For the week, the Dow gained 0.3 percent and the Nasdaq gained 1 percent. The S&P 500 lost 0.1 percent.
"Recent indications show the economy is improving, and we're approaching the end of the quarter, which means you're going to see portfolio managers adjusting their positions through Wednesday," said Peter Cardillo, chief market analyst at S.W. Bach. "We're also coming off very oversold conditions."
He says this could help push the market higher in the short term, however, there is a great deal of data due out next week that the market will have to sort through before the start of the quarterly earnings reporting period, which kicks off in earnest the week of April 5.
There are no economic reports scheduled for Monday, but Tuesday brings the Conference Board's consumer confidence index. The index is thought to have dipped to a read of 86.0 in March from 87.3 in February, economists surveyed by Briefing.com expect.
However, the week's biggest news is Friday's monthly labor market report. Employers are expected to have added 100,000 new jobs to their payrolls in March, up from 21,000 last month. The unemployment rate is though to hold steady at 5.6 percent, according to Briefing.com estimates.
No market moving earnings are due Monday, but a few trickle in throughout the week, including Best Buy (BBY: Research, Estimates) and Circuit City (CC: Research, Estimates) on Wednesday.
Some of the stocks and sectors that led the rally Thursday were subjected to a bit of profit taking Friday, including semiconductors. Intel (INTC: down $0.41 to $27.38, Research, Estimates) lost 1.5 percent and Advanced Micro Devices (AMD: down $0.36 to $15.51, Research, Estimates) lost 2.3 percent.
Among other movers, Myogen (MYOG: down $5.54 to $10.50, Research, Estimates) plunged 34.5 percent after the biotech reported its experimental treatment for patients with advanced heart failure missed its main goal in a late-stage trial.
Albertson's (ABS: down $0.78 to $21.88, Research, Estimates) fell 3.4 percent after the grocery retailer agreed to buy the U.S. supermarket business of Britain's J Sainsbury PLC for about $2.11 billion in cash plus about $368 million of capital-lease assumption. The unit operates under the names Shaw's and Star Markets, with locations throughout New England.
Shares of Dow component General Electric (GE: up $0.40 to $30.10, Research, Estimates) rose 1.3 percent after Merrill Lynch added it to its Focus 1 list.
Fridays economic news was mixed and gave investors little incentive to do much with stocks. Personal income rose 0.4 percent after rising an upwardly revised 0.3 percent in January. Economists expected it to rise 0.3 percent. Spending rose 0.2 percent after rising an upwardly revised 0.5 percent last month. Economists expected it to rise 0.5 percent.
Separately, the final reading of the University of Michigan's consumer sentiment index rose to 95.8 in March from 94.4 in February, a surprise gain where economists had been looking for a minor decline.

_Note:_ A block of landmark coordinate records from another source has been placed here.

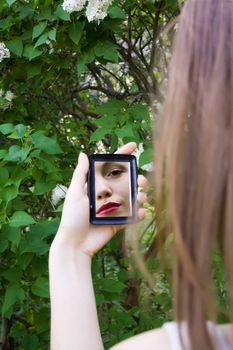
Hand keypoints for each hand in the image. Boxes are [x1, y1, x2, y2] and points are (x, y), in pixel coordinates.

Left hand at [52, 142, 147, 256]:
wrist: (75, 245)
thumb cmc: (72, 218)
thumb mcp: (75, 193)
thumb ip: (81, 174)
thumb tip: (83, 154)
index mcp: (96, 186)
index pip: (111, 167)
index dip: (122, 156)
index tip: (133, 146)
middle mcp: (107, 195)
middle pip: (126, 182)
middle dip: (137, 179)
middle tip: (142, 182)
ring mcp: (114, 209)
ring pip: (132, 198)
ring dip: (140, 196)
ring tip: (141, 198)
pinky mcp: (118, 223)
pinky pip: (132, 216)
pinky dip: (139, 213)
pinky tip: (141, 212)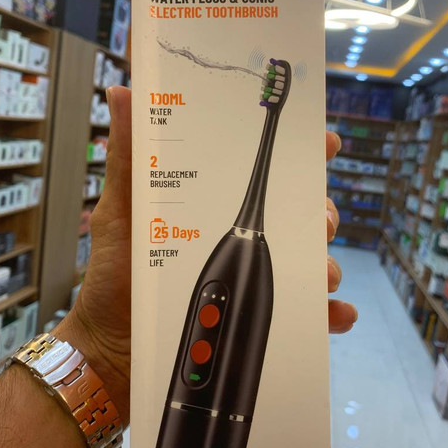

The surprisingly strong Michigan consumer sentiment reading sent Treasury prices lower and yields higher. The 10-year note lost 25/32 of a point for a yield of 3.83 percent from 3.74 percent late Thursday. The dollar edged lower versus the yen and slightly higher versus the euro.
Among commodities markets, NYMEX light sweet crude oil futures added 22 cents to settle at $35.73 a barrel. COMEX gold rallied $5.30 to settle at $423.20 an ounce.
Market breadth was slightly positive. Gainers beat losers by a narrow margin on the New York Stock Exchange, while on the Nasdaq, decliners and advancers were pretty evenly split. Volume was relatively light. On the NYSE around 1.31 billion shares traded, while on the Nasdaq, 1.55 billion shares changed hands.